In March, 2005 Simone Swan gave a presentation entitled From The Nile To The Rio Grande, in Austin, Texas, at Women And Their Work Gallery, sponsored by The Texas Folklife Resources. Thirty chairs were installed but 150 people came. Next she spoke at Project Row Houses in Houston and on KPFT, the Pacifica station in Houston.

The February 18-21, 2005 workshop was a huge success and accounts can be read in The Desert Candle of March 15, '05, in my piece entitled The Merry Pranks of Scholarly Mud Freaks. Twenty-five interesting people -- permaculturalists, a biologist, environmental historian, engineer, tile-maker, five young architects -- convened and got very muddy.

In November 2004 A small dome was built in Santa Fe for Cristel Blomquist.

In 2002 and 2003 the Adobe Alliance invited adobe builders, daubers and sundry enthusiasts to learn how to mix clay and straw with water, plus highly glutinous prickly pear cactus juice and horse manure  (we now suspect the manure attracts termites) for malleability. This was followed by instruction from Jesusita Jimenez and Joaquin Valenzuela on plastering walls and roofs by hand or with trowel.
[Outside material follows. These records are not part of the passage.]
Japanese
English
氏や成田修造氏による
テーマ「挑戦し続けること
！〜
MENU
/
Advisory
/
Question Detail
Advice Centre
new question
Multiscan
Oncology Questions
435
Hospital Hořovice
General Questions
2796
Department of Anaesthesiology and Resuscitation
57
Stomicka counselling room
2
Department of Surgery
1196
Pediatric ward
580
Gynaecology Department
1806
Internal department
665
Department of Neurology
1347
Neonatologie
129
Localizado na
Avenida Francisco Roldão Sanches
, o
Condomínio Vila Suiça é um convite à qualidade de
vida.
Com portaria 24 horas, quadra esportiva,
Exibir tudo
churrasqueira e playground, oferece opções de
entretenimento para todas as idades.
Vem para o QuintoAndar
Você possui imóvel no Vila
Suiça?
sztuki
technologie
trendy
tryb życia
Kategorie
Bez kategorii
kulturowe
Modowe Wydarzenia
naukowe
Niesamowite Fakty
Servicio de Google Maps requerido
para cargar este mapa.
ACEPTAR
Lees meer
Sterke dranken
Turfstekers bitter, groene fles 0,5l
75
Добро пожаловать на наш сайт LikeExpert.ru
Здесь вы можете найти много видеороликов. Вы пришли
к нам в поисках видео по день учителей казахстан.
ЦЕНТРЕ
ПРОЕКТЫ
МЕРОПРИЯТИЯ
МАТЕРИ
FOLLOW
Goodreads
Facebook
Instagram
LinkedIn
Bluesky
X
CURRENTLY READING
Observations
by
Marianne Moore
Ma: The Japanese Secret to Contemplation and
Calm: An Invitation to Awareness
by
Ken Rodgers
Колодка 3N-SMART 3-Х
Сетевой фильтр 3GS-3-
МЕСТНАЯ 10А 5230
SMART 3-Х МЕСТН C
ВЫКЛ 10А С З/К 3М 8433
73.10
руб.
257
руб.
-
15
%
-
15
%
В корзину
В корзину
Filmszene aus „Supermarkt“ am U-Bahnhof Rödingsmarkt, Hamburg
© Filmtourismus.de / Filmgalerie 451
In the spring of 2001 Ms. Jimenez and Simone were invited by Athena and Bill Steen to demonstrate the building of mud roofs made by hand in the configuration of vaults and domes to village women in the Mexican state of Sonora at Xochitl near Obregon. The skill was adopted with real success, the women having an affinity with the material and form rather than with metal roofing.